2003-2011. Le premier document de développement élaboré avec l’aide des partenaires est la Stratégie Nationale de Réduction de la Pauvreté volet 1 (SNRP 1) de 2003 à 2006. Il est né de l’éligibilité du Tchad au programme d’allègement de la dette mis en place par les institutions de Bretton-woods et qui devait lui permettre de faire une économie additionnelle de 260 millions de dollars à l’horizon 2015. La SNRP 1 sera suivi d’un 2ème segment entre 2008 et 2011. L’un des objectifs phares des deux documents sont la sécurité alimentaire et la lutte contre la pauvreté. Le manque d’appropriation d’une part, et la mauvaise gestion des ressources financières engrangées d’autre part, ont compris tout progrès. Le Tchad en régression dans la notation internationale en matière de développement économique et social. Malgré une croissance moyenne de 13% entre 2004 et 2014 à laquelle s’ajoute les ressources additionnelles issues de l’allègement de la dette.

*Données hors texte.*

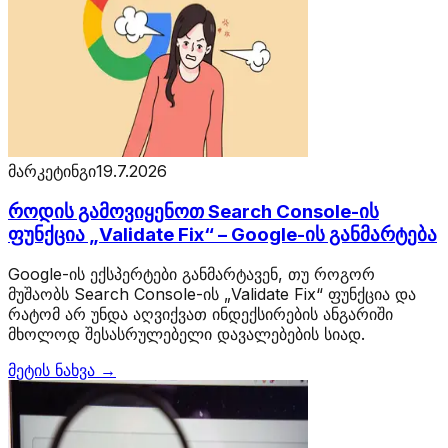
მარკეტინგი
19.7.2026
როდის გამოვიყენოთ Search Console-ის
ფუნქცია „Validate Fix“ – Google-ის განმარტება
Google-ის ექსპერტები განმარტავენ, თუ როგორ
მუშაობს Search Console-ის „Validate Fix“ ფუნქცია და
რატომ არ უნდა აღვიქვათ ინდექსირების ანგარიში
მხოლოდ შესასრულებელი დავალებების სიად.
მეტის ნახვა →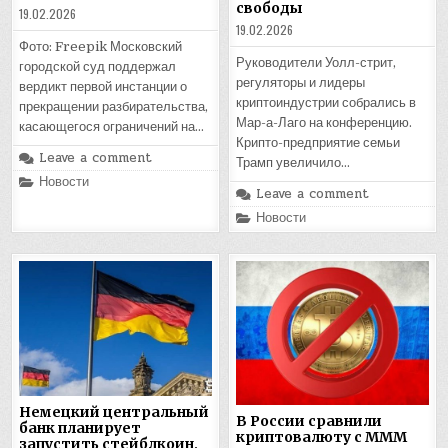
свободы
19.02.2026
19.02.2026
Фото: Freepik Московский
Руководители Уолл-стрит,
городской суд поддержал
регуляторы и лидеры
вердикт первой инстанции о
криптоиндустрии собрались в
прекращении разбирательства,
Мар-а-Лаго на конференцию.
касающегося ограничений на…
Крипто-предприятие семьи
Leave a comment
Трамп увеличило…
Posted
Новости
in
Leave a comment
Posted
Новости
in
Немецкий центральный
В России сравнили
банк планирует
криптовалюту с МММ
запустить стейблкоин,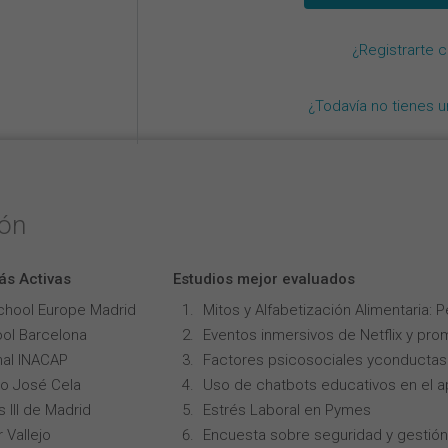
¿Registrarte 
¿Todavía no tienes 
ión
ás Activas
Estudios mejor evaluados
chool Europe Madrid
Mitos y Alfabetización Alimentaria: 
ol Barcelona
Eventos inmersivos de Netflix y pro
onal INACAP
Factores psicosociales yconductas p
lo José Cela
Uso de chatbots educativos en el ap
 III de Madrid
Estrés Laboral en Pymes
 Vallejo
Encuesta sobre seguridad y gestión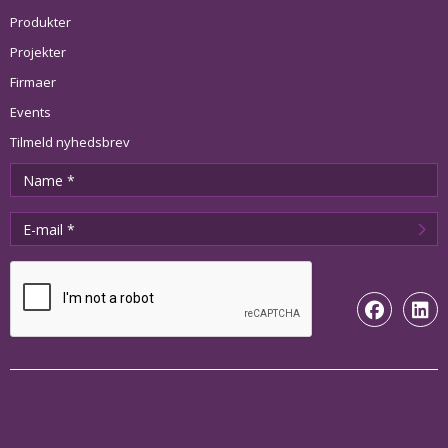
Produkter
Projekter
Firmaer
Events
Tilmeld nyhedsbrev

2013-2015. Le Plan National de Développement (PND), premier document de développement volontariste est élaboré de manière participative pour la période de 2013 à 2015. Une planification sur 2 années dans le but de s’inscrire dans l’agenda des Objectifs du Millénaire pour le Développement (OMD). Pays à 80% rural, le PND sera appuyé par documents sectoriels. Malheureusement, le Tchad est tombé dans une crise économique due au à la chute brutale du prix de pétrole qui constitue sa source principale d’exportation. Plongeant à nouveau sous le poids de la dette, tous les grands travaux prévus dans le PND sont aux arrêts. Le Tchad est devenu victime de la gestion budgétaire imprévisible. Le surplus budgétaire des années fastes n’a pas été épargné ni sous forme de fonds de stabilisation ni sous forme de fonds de développement. Cet épisode va aboutir à la coupe des salaires et des indemnités en 2016 connue sous l’appellation des 16 mesures.

2017-2021. Deux ans après le lancement de l’agenda 2030 des Nations Unies concernant les Objectifs du Développement Durable, le Tchad a changé de stratégie en adoptant le Plan National de Développement sur le long terme à mettre en œuvre par plusieurs plans intérimaires de 5 ans. Ce qui a justifié un premier plan intérimaire de 2017 à 2021. La mobilisation des partenaires est mitigée à cause de l’incertitude sur les risques et rendements des secteurs à valoriser, en l’absence des études de faisabilité préalable. Le plus difficile est la crise de COVID 19. Les nouveaux projets de développement sont à nouveau aux arrêts. La corruption et les détournements de fonds publics se poursuivent. L’aide du FMI et le rééchelonnement de la dette par Glencore n’a pas abouti à la reprise des actions publiques en faveur du développement.  

2021-2024. C’est une période de vide en planification du développement à cause de la transition politique à la suite du changement constitutionnel en avril 2021. La grosse part des budgets de la transition ont été orientés vers les activités de dialogue et de retour à l’ordre constitutionnel. Les politiques sectorielles des ministères deviennent conjoncturels. Les élections locales et législatives du 29 décembre 2024 viennent de marquer la fin de cette transition.

Le Plan National de Développement à l’horizon 2030, élaboré en 2017 et intitulé “Le Tchad que nous voulons” demeure toujours en vigueur. Il reste 5 années pour son expiration. Alors que le Tchad demeure toujours un Pays Moins avancé, un pays non insulaire et enclavé, un pays fragile, les nouvelles autorités doivent mesurer l’urgence du développement. Il faut pour cela une dose croisée du volontarisme politique, de la planification rigoureuse, de la gestion rationnelle des ressources, de la gestion prospective des risques et d’une culture politique de la réédition de comptes.